Según explicó, un procedimiento de esas características constituiría una violación directa de la Carta de las Naciones Unidas y de los principios que rigen la convivencia entre Estados desde el fin de la Segunda Guerra Mundial. “Hubo un secuestro; hubo una vulneración del principio de soberanía al ingresar al territorio de un Estado soberano y secuestrar a un jefe de Estado”, sostuvo, al advertir que, técnicamente, se trataría de un acto de guerra.
En diálogo con Radio Buenos Aires AM 1350, Chaves remarcó que la valoración política sobre la figura de Maduro no modifica el encuadre jurídico del hecho. A su criterio, se trataría de una ruptura del principio de no injerencia y del orden público internacional. “Lo que se ha hecho es romper el orden jurídico internacional”, afirmó.

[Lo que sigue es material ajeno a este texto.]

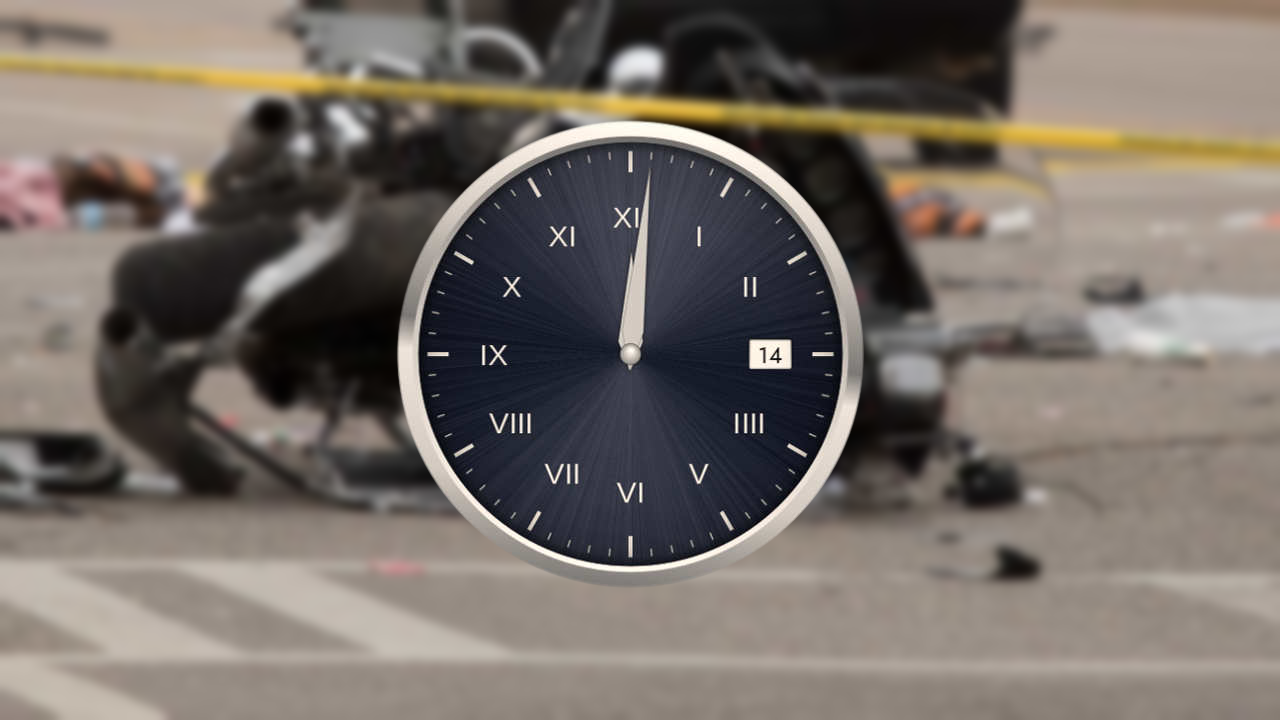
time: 12:01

El exfuncionario comparó la justificación del “narcoterrorismo” utilizada por la administración de Donald Trump con antecedentes históricos como la captura de Manuel Noriega en Panamá o la intervención en Irak bajo el argumento de las armas de destrucción masiva. “Es exactamente el mismo procedimiento, salvo que aquí no se consultó ni al Congreso ni a organismos internacionales”, señaló.
Chaves también fue crítico del posicionamiento del gobierno argentino frente a este escenario y de su alineamiento con la política exterior estadounidense. Sin mencionar eufemismos, cuestionó al presidente Javier Milei y a su equipo por abandonar, según dijo, la tradición diplomática de neutralidad. En ese marco, apuntó contra un comunicado oficial firmado por el secretario de Relaciones Exteriores, Pablo Quirno, al que calificó como contrario a la historia de la política exterior argentina.
Finalmente, destacó el rol de países como México, Brasil y España, que reclamaron el respeto al orden jurídico internacional. “Si no recuperamos las normas de convivencia, la fuerza termina siendo el derecho de las bestias”, advirtió, y alertó sobre el precedente que podría habilitar a cualquier potencia militar a intervenir en países de la región bajo argumentos de seguridad interna.